___ Testo di studio ___

Per seconda cosa, la verità sulle connivenze tra la Camorra e le istituzioni in Campania, sulla gestione dei politici che hanno devastato la Sua regione in questi anni, sulle assunzioni clientelari, sulle coperture di partito bipartisan, sulla mancata destituzione del Presidente della Regione Antonio Bassolino, sotto processo per il ruolo di commissario per l’emergenza rifiuti insieme a Pier Giorgio Romiti, ex amministratore delegato della Impregilo e ad altri nomi eccellenti. La verità sulla mancata destituzione di Rosa Russo Jervolino, sindaco di Napoli, alla quale si può imputare, senza ombra di dubbio, una totale incapacità come amministratrice per l’emergenza rifiuti. La verità sulla mancata ricerca dei responsabili delle decine di società di smaltimento dei rifiuti, così vicini ai politici e per questo inamovibili. La verità sulla loro mancata sostituzione di fronte all’evidenza del disastro annunciato.

___

[Esercizio]:
Per ciascuna affermazione indica se concorda con il testo sull'emergenza rifiuti in Campania, rispondendo sì o no e citando esattamente le parole decisive.
1. Antonio Bassolino è sotto processo per il suo ruolo di commissario per l'emergenza rifiuti.
2. Pier Giorgio Romiti è presentato come sindaco di Napoli.
3. Le società di smaltimento dei rifiuti sono state sostituite dopo il disastro.

___ Voci fornite ___

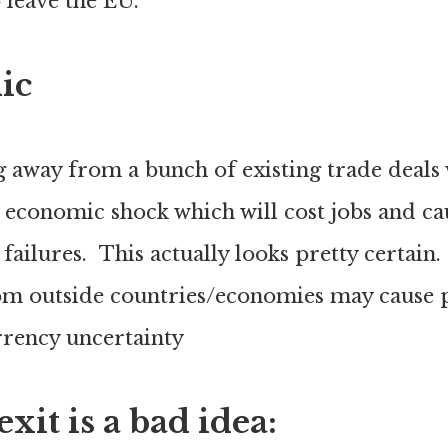
o leave the EU.
ic
 away from a bunch of existing trade deals 
 economic shock which will cost jobs and ca
 failures. This actually looks pretty certain.
om outside countries/economies may cause 
urrency uncertainty
it is a bad idea:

___

[Soluzione]:
1. Sì: "sotto processo per il ruolo di commissario per l’emergenza rifiuti"
2. No: "Pier Giorgio Romiti, ex amministratore delegato della Impregilo"
3. No: "La verità sulla loro mancata sostituzione di fronte all’evidenza del disastro annunciato."